Coincidentally, Roche has also chosen Brainshuttle, a technology platform that supports crossing the blood-brain barrier, in the development of Alzheimer's disease. This is a strategic choice made against the backdrop of Roche terminating multiple Alzheimer's disease pipeline projects.

Roche recently announced the termination of its collaboration with UCB to develop bepranemab, a candidate drug for Alzheimer's disease. This is the third time Roche has abandoned its Alzheimer's disease project this year. As early as January, Roche returned two jointly developed Alzheimer's disease assets to AC Immune. After terminating the bepranemab project, Roche shifted the focus of Alzheimer's disease therapy development entirely to their own pipeline product, trontinemab (RG6102).Trontinemab is designed and developed using Roche's Brainshuttle technology on the basis of the original anti amyloid monoclonal antibody gantenerumab, targeting and inhibiting β - amyloid protein. Similar to the MODEL acquired by AbbVie, Brainshuttle also utilizes TfR to cross the blood-brain barrier. Trontinemab developed on Brainshuttle technology is a 2+1 bispecific monomer that can bind bivalently to A β protein and monovalent to human TfR1 (Figure 3). The TfR1 binding domain of Trontinemab can bind to TfR1 receptors on the blood-brain barrier without disrupting the interaction between endogenous ligands and TfR1 receptors.
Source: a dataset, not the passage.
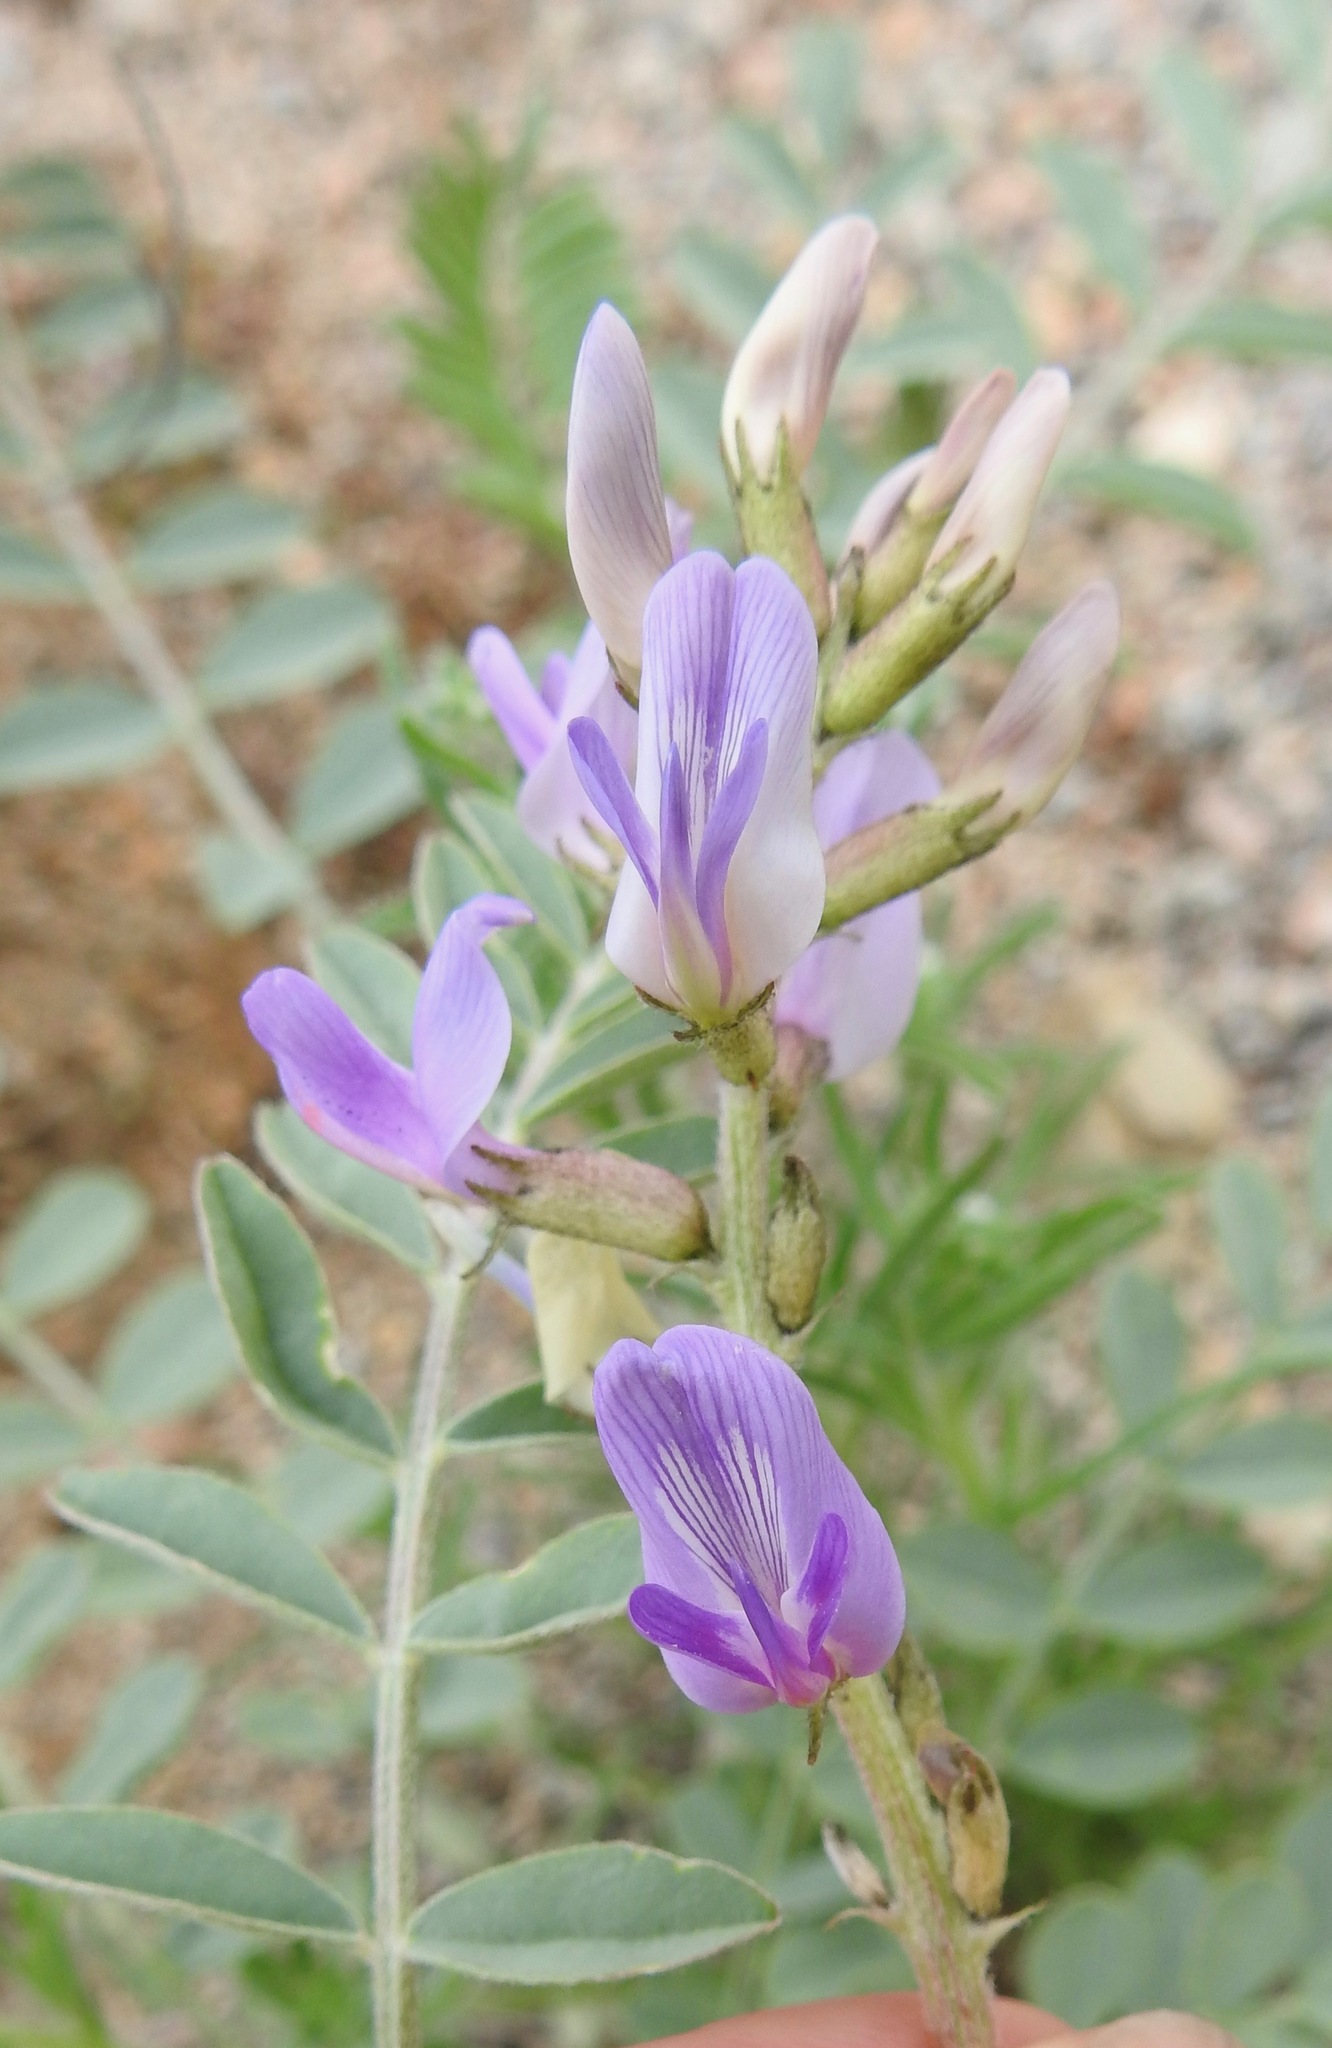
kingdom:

Recently, Eli Lilly has also obtained permission to use the Qinotto platform QinoTrans. QinoTrans technology also utilizes engineered proteins to bind to receptors on the blood-brain barrier, carrying therapeutic agents across the blood-brain barrier.
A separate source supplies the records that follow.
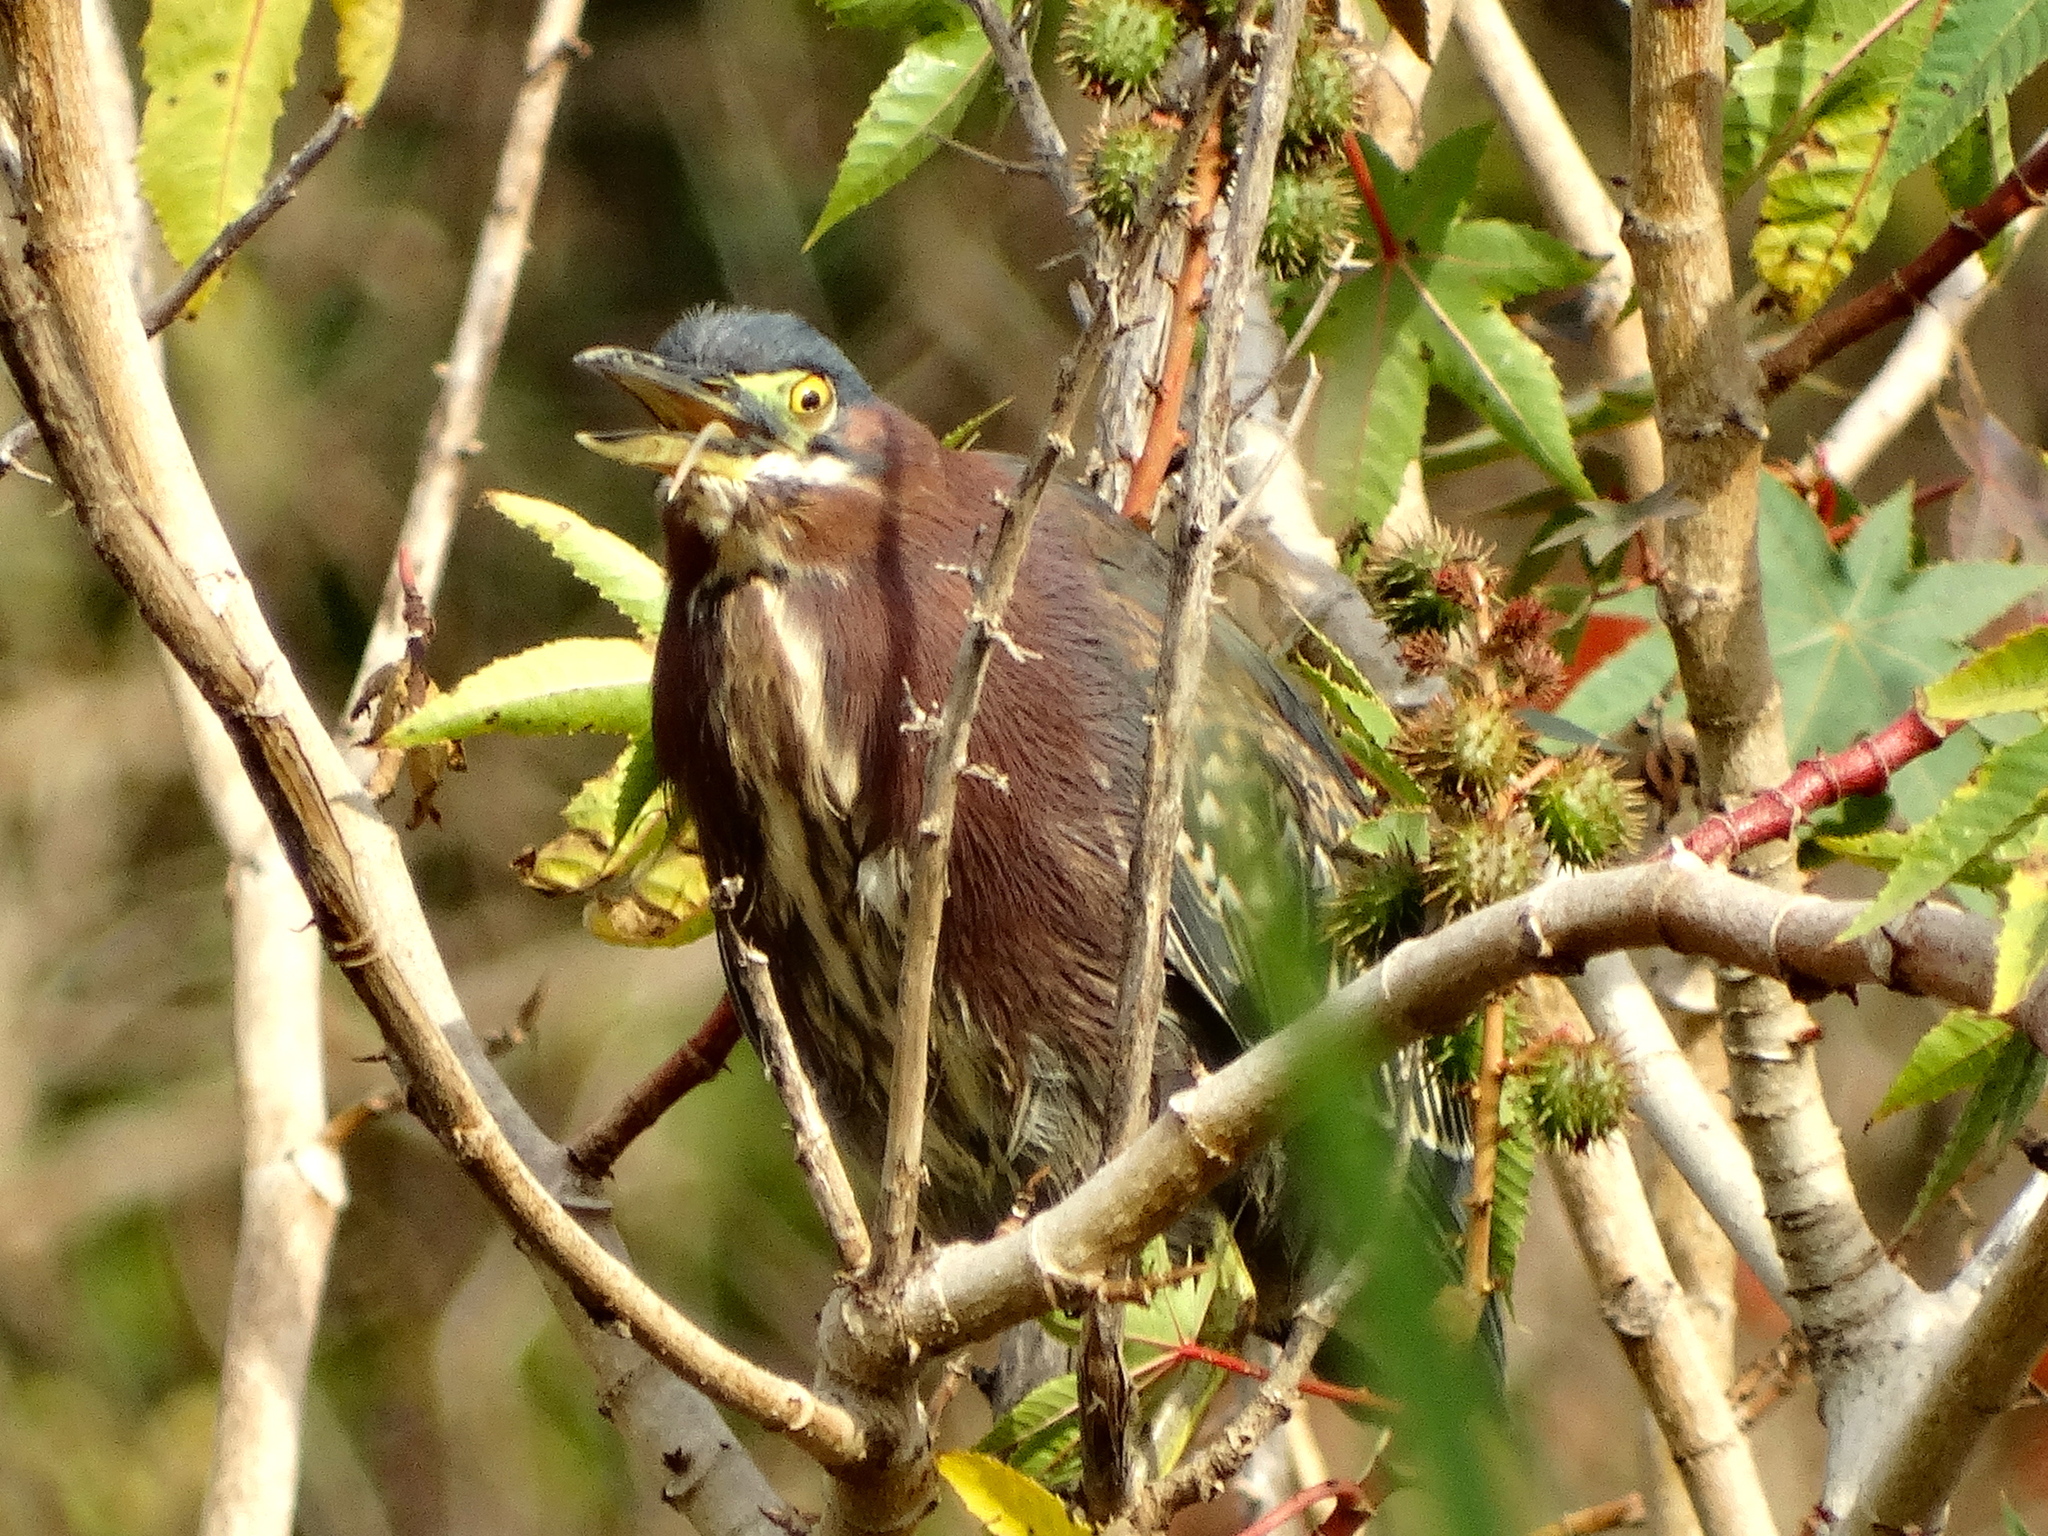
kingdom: Animalia
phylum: Chordata
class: Aves
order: Pelecaniformes
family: Ardeidae
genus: Butorides
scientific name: Butorides virescens
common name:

Earlier this year, Eisai also reached an agreement with Swedish biotechnology company BioArctic to develop Alzheimer's disease candidate drugs using the latter's technology platform BioArctic BrainTransporter technology. The core technology of BioArctic BrainTransporter is also to carry therapeutic agents across the blood-brain barrier.

The technology of crossing the blood-brain barrier plays a crucial role in the future development of therapies for Alzheimer's disease and other central nervous system diseases. The blood-brain barrier is a natural protective barrier of the brain that effectively blocks the entry of most large molecules, ensuring that the central nervous system is protected from external substances. But this characteristic also makes it extremely difficult to develop therapies for brain diseases, especially when treating diseases such as Alzheimer's disease, where the blood-brain barrier has become the main barrier to therapeutic drugs.

With the deepening of research on Alzheimer's disease, people are increasingly realizing that only by successfully breaking through the blood-brain barrier can drugs reach brain lesions and directly act on the key pathological mechanisms of Alzheimer's disease. However, due to the fact that most existing drugs cannot cross the blood-brain barrier, their effectiveness in actual treatment is greatly limited. Therefore, drugs with the ability to cross the blood-brain barrier can not only enhance the targeting of treatment, but also greatly improve patients' response to drugs, fundamentally changing the therapeutic effect.

A drug technology platform with the ability to cross the blood-brain barrier will become the core of Alzheimer's disease therapy development. The application of such technology platforms is not limited to Alzheimer's disease, but can also be extended to other neurodegenerative diseases such as Parkinson's disease, Huntington's disease, etc. This will greatly expand the development space of drugs for central nervous system diseases and provide new treatment methods for various refractory diseases.